Varg disagreed.
For Tavi, it was a sobering thought for perhaps five seconds. Then it became bloody frightening. The Cane was what he was. A killer. If it served his honor and his purposes to rip Tavi’s throat out, he wouldn’t hesitate for an instant-but he was content to show polite tolerance until the time came for the open war to resume.
“I’ve seen skilled players do worse in their first few years in the game,” Varg rumbled. “You may one day be competent.”
Assuming, of course Varg and the Canim did not rip him to pieces. Tavi felt a sudden, uncomfortable urge to deflect the conversation. “How long have you been playing?”
Varg rose and paced across the room in the restless strides of any caged predator. “Six hundred years, as your breed reckons it. One hundred years as we count them.”

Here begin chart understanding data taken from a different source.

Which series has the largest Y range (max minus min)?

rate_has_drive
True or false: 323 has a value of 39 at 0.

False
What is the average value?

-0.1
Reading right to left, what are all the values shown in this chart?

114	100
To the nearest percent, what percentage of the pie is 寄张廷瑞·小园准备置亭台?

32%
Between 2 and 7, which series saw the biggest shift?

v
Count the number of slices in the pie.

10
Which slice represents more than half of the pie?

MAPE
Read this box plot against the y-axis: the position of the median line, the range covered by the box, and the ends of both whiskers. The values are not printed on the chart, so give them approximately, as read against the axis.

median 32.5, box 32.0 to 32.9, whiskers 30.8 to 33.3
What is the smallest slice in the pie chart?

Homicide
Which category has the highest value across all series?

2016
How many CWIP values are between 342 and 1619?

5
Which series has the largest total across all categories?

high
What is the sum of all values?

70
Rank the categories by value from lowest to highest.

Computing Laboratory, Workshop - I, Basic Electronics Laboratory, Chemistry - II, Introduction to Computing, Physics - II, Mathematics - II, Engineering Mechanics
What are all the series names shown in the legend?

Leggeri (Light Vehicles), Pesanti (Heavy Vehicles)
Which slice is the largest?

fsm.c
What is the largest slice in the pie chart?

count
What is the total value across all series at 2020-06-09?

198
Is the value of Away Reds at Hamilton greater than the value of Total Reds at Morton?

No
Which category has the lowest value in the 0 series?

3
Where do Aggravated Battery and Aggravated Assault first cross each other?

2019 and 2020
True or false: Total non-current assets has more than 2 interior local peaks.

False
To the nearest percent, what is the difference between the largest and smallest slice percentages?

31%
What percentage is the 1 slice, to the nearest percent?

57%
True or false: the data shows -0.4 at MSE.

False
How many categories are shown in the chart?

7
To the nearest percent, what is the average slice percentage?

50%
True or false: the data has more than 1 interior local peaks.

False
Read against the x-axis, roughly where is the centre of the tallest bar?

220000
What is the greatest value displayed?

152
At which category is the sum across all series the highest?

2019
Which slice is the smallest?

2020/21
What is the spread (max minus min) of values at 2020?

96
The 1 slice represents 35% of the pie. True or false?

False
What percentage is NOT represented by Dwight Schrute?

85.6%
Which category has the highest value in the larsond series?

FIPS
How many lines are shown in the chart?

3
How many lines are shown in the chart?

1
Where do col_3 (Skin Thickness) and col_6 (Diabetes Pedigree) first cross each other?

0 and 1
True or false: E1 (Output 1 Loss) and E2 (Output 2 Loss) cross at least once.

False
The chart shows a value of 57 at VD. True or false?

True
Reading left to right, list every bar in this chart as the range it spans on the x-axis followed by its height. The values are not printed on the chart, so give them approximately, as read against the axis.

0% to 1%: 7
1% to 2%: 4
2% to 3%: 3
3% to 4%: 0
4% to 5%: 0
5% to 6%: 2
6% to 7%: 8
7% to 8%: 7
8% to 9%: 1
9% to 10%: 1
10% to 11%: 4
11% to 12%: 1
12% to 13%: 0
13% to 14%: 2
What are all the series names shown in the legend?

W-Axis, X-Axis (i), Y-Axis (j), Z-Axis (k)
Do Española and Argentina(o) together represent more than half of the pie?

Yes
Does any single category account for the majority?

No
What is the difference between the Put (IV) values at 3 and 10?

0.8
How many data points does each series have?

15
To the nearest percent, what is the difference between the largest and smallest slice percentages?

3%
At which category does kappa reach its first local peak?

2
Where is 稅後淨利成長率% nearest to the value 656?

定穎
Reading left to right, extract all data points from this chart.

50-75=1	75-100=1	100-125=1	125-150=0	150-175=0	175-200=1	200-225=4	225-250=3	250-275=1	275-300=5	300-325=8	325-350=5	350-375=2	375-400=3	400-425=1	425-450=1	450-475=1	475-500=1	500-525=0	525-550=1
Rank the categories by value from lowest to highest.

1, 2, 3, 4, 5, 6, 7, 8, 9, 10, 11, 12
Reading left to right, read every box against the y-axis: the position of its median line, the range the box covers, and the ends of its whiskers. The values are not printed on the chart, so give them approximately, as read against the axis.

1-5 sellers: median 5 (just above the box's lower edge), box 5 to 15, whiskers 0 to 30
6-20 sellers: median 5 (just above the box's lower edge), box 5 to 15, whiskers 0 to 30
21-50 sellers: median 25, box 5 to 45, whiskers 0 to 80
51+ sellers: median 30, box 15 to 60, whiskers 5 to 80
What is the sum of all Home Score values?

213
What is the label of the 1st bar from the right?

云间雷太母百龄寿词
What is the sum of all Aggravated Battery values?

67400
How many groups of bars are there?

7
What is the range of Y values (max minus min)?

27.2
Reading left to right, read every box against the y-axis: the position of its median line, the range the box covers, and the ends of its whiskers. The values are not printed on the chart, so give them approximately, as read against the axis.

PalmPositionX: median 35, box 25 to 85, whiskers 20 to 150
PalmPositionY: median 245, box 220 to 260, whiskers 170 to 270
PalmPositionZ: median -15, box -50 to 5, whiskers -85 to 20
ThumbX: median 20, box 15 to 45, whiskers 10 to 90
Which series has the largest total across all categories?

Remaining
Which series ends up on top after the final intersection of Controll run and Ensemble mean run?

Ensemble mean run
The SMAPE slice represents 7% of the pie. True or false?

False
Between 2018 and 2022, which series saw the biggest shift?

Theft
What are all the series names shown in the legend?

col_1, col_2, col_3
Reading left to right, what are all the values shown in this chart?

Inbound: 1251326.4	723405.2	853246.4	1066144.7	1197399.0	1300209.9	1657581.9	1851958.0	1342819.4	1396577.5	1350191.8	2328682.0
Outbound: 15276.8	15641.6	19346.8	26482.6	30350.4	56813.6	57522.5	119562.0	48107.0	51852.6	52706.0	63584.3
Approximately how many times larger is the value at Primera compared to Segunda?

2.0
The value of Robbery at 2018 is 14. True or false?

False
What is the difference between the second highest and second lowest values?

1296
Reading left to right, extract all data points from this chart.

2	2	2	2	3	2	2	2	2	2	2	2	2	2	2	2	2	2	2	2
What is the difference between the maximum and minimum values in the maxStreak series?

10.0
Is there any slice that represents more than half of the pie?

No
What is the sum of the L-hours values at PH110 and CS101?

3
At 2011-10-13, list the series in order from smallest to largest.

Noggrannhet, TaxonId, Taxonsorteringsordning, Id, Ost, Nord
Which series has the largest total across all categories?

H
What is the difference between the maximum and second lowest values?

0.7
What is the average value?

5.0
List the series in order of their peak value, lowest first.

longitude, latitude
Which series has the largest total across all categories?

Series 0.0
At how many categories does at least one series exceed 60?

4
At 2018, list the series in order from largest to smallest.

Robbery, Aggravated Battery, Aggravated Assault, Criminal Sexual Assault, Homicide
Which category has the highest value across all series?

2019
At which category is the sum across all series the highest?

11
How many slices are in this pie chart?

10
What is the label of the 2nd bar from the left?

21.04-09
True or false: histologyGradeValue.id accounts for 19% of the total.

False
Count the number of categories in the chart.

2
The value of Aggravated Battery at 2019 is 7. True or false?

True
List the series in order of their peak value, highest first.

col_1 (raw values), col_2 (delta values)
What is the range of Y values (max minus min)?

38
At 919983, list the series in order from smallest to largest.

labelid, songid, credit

Tavi’s mouth fell open before he could shut it. “I didn’t know… that.”
Varg let out another chuckling growl.
Tavi pushed his mouth closed with one hand and fumbled for something relevant to say. His eyes went back to the ludus board, and he touched the square where Varg’s gambit had slipped by him. “Urn. How did you manage to set that up?”
“Discipline,” Varg said. “You left your pieces in irregular groups. Spread them out. It degrades their ability to support one another, compared to adjacent positioning on the board.”
“I’m not sure I understand.”
Varg started positioning pieces again, as they were at the confrontation, and Tavi could see what the Cane meant. His forces stood in neat rows, side by side. It looked awkward and crowded to Tavi, but the overlapping combat capabilities more than made up for the difficulty of arranging it, while his own pieces stood scattered everywhere, each move the result of seeking some single, specific advantage in order to dominate the board.